NYAL, SOUTH SUDAN —
Tens of thousands of people in South Sudan's Unity state have been displaced by fighting between government and rebel forces which has left countless dead and whole villages ransacked and razed. Many fled to the only refuge left: the swamps. There, people are living as castaways; scavenging for food, drinking filthy water and sleeping in the rough.
When hundreds of men came to the small village of Pathiet, shooting at random, 40-year-old Nayyiel Gatluok grabbed her six children and whatever she could carry and ran for the swamps.
Around 60 people were killed in an attack in Panyjiar county February 7 -- some were shot dead at home or as they plunged themselves into the swampy water.
Gatluok and some 100 other people are now living in dire conditions on the nearest island to Nyal -- a few hours wade from her home. Thousands of others are living on similar bits of land.
With only one mosquito net and a bed she managed to carry on her head, her family is living on the hot, dusty island with no proper shelter. Food consists of whatever falls from the few palm trees or what they can unearth from the swamps.
“Life is bad,” she said. All she has for her children is dirty water, and their only food is the roots of water lilies and palm fruits.
But she and others are determined to stay here until they are sure that what they call government troops -- along with some police and armed youth from neighboring Lakes state -- do not return to unleash more violence.
Others have said they have nothing to go back to; soldiers looted and torched their homes and stole around 6,500 cows.

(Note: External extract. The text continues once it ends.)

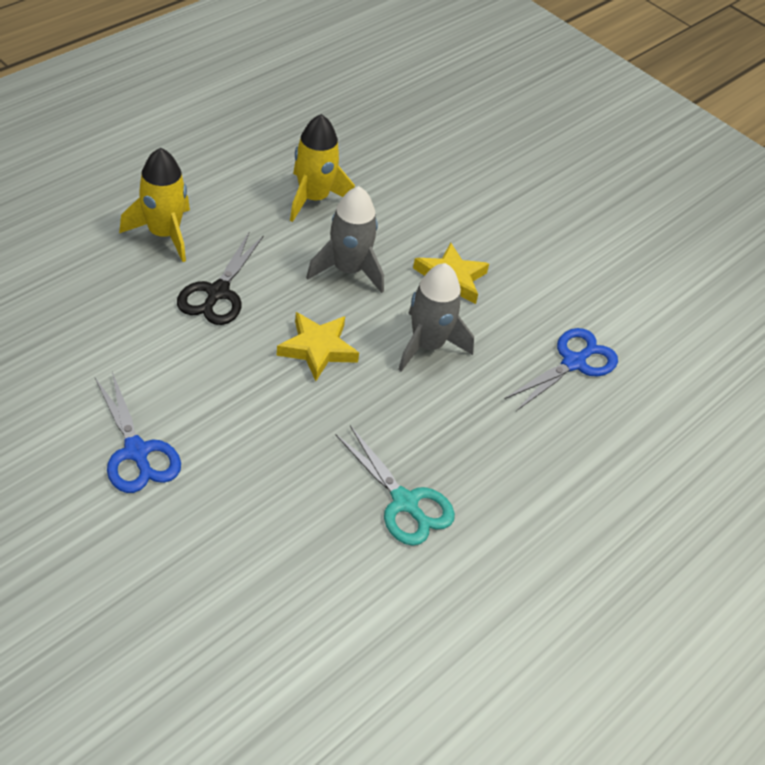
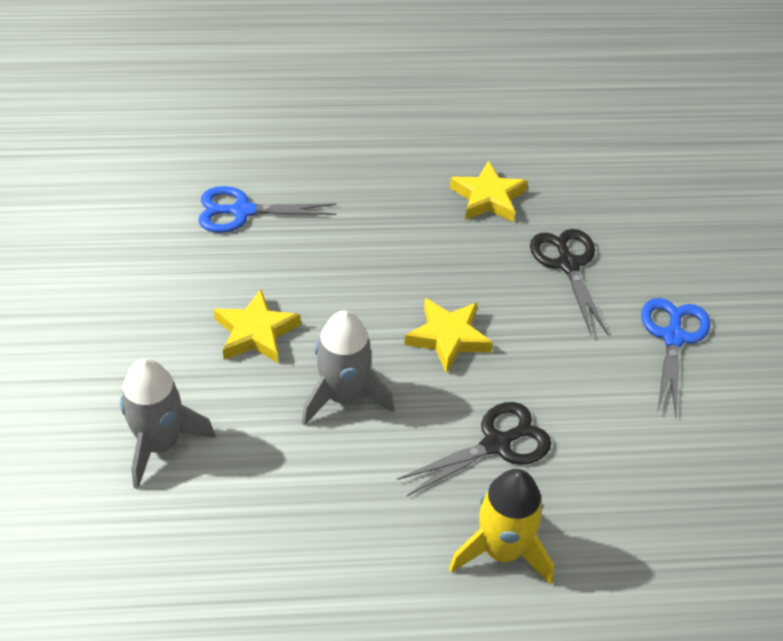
camera: 135 degrees left, 0 degrees up
(277, 472) = (568, 264): none -> black scissors
(314, 198) = (293, 503): yellow rocket -> none
(405, 502) = (488, 198): turquoise scissors -> yellow star
(427, 345) = (347, 289): grey rocket -> grey rocket (160, 444)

South Sudan became independent in 2011, six years after the end of a 20-year civil war with Sudan. But since late December, a power struggle between the country's leaders has widened to a new war that has divided the country's communities by ethnicity.
No one thought that a fight between President Salva Kiir, who comes from the Dinka ethnic group, and his former vice president Riek Machar, from the Nuer, would ever reach the neutral villages of Panyjiar county.
For the only permanent charity here, called Sign of Hope, providing medical care is increasingly difficult. The group's director, Klaus Stieglitz, said the dispensary was burned down in the fighting and getting supplies for all the wounded is expensive.
“The challenge we are facing at the moment is access to our clinic. Road transport at the moment is practically impossible so we have to use air transport means. That is quite costly. We were facing a situation where the stocks in our clinics were very low, so we had no other choice than to fly to this place called Nyal, even though practically speaking it is lying on the frontline at the moment,” said Stieglitz.
Simon Kuol, the county coordinator for the state-run Relief and Rehabilitation Commission, is especially concerned about disease and starvation in a county whose harvests were lost last year to floods and this year to violence.
“We are fearing that they will be suffering, as they don't have mosquito nets, they don't have food, they don't have everything. The ground is ended to us here. We have no other place to go, so we must pray for God, so that he will come,” said Kuol.
Peace talks being held in Ethiopia have provided little reprieve from atrocities and tragedy sweeping silently through the villages.